Question

A Carnot engine has the same efficiency between 800 K and 500 K, and \( x>600 \) K and 600 K. The value of \( x \) is:

• A. \( 1000 \text{ K} \)
• B. \( 960 \text{ K} \)
• C. \( 846 \text{ K} \)
• D. \( 754 \text{ K} \)

Hint:

For Carnot engine efficiency problems, always apply the formula \( \eta = 1 - \frac{T_C}{T_H} \) and equate the efficiencies when given two conditions. Solve for the unknown temperature algebraically.

Answer 1

The Correct Option is B

The efficiency of a Carnot engine is given by the formula:

\[\eta = 1 - \frac{T_c}{T_h}\]

where \( \eta \) is the efficiency, \( T_h \) is the temperature of the hot reservoir, and \( T_c \) is the temperature of the cold reservoir. Given:

1. \( T_h = 800 \text{ K}, T_c = 500 \text{ K} \)

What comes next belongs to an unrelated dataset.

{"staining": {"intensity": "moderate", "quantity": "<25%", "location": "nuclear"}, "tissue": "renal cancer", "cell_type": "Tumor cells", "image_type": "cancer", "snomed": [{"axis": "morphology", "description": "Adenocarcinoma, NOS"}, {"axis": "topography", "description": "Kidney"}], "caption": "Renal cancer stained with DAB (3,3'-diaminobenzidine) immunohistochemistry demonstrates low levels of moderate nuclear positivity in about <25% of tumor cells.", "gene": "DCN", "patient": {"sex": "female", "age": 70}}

2. \( T_h = x \text{ K}, T_c = 600 \text{ K} \)

Both have the same efficiency, so:

\[1 - \frac{500}{800} = 1 - \frac{600}{x}\]

Simplify:

\[\frac{300}{800} = \frac{x-600}{x}\]

\[0.375 = 1 - \frac{600}{x}\]

\[0.375x = x - 600\]

\[0.625x = 600\]

\[x = \frac{600}{0.625}\]

\[x = 960\]

Thus, the value of \( x \) is \( 960 \text{ K} \).

Answer 2

Step 1: Understanding the Efficiency of a Carnot Engine The efficiency \( \eta \) of a Carnot engine is given by the formula: \[ \eta = 1 - \frac{T_C}{T_H} \] where \( T_C \) is the sink temperature (lower temperature) and \( T_H \) is the source temperature (higher temperature).  
Step 2: Setting Up the Efficiency Equations Given that the efficiency remains the same for two different temperature ranges: For the first case: \[ \eta_1 = 1 - \frac{500}{800} \] \[ \eta_1 = 1 - 0.625 = 0.375 \] For the second case, where \( x \) is the unknown higher temperature and the sink temperature is 600 K: \[ \eta_2 = 1 - \frac{600}{x} \] Since the efficiencies are equal: \[ 0.375 = 1 - \frac{600}{x} \] 
Step 3: Solving for \( x \) Rearranging the equation: \[ \frac{600}{x} = 1 - 0.375 \] \[ \frac{600}{x} = 0.625 \] \[ x = \frac{600}{0.625} \] \[ x = 960 \text{ K} \] Thus, the correct value of \( x \) is 960 K.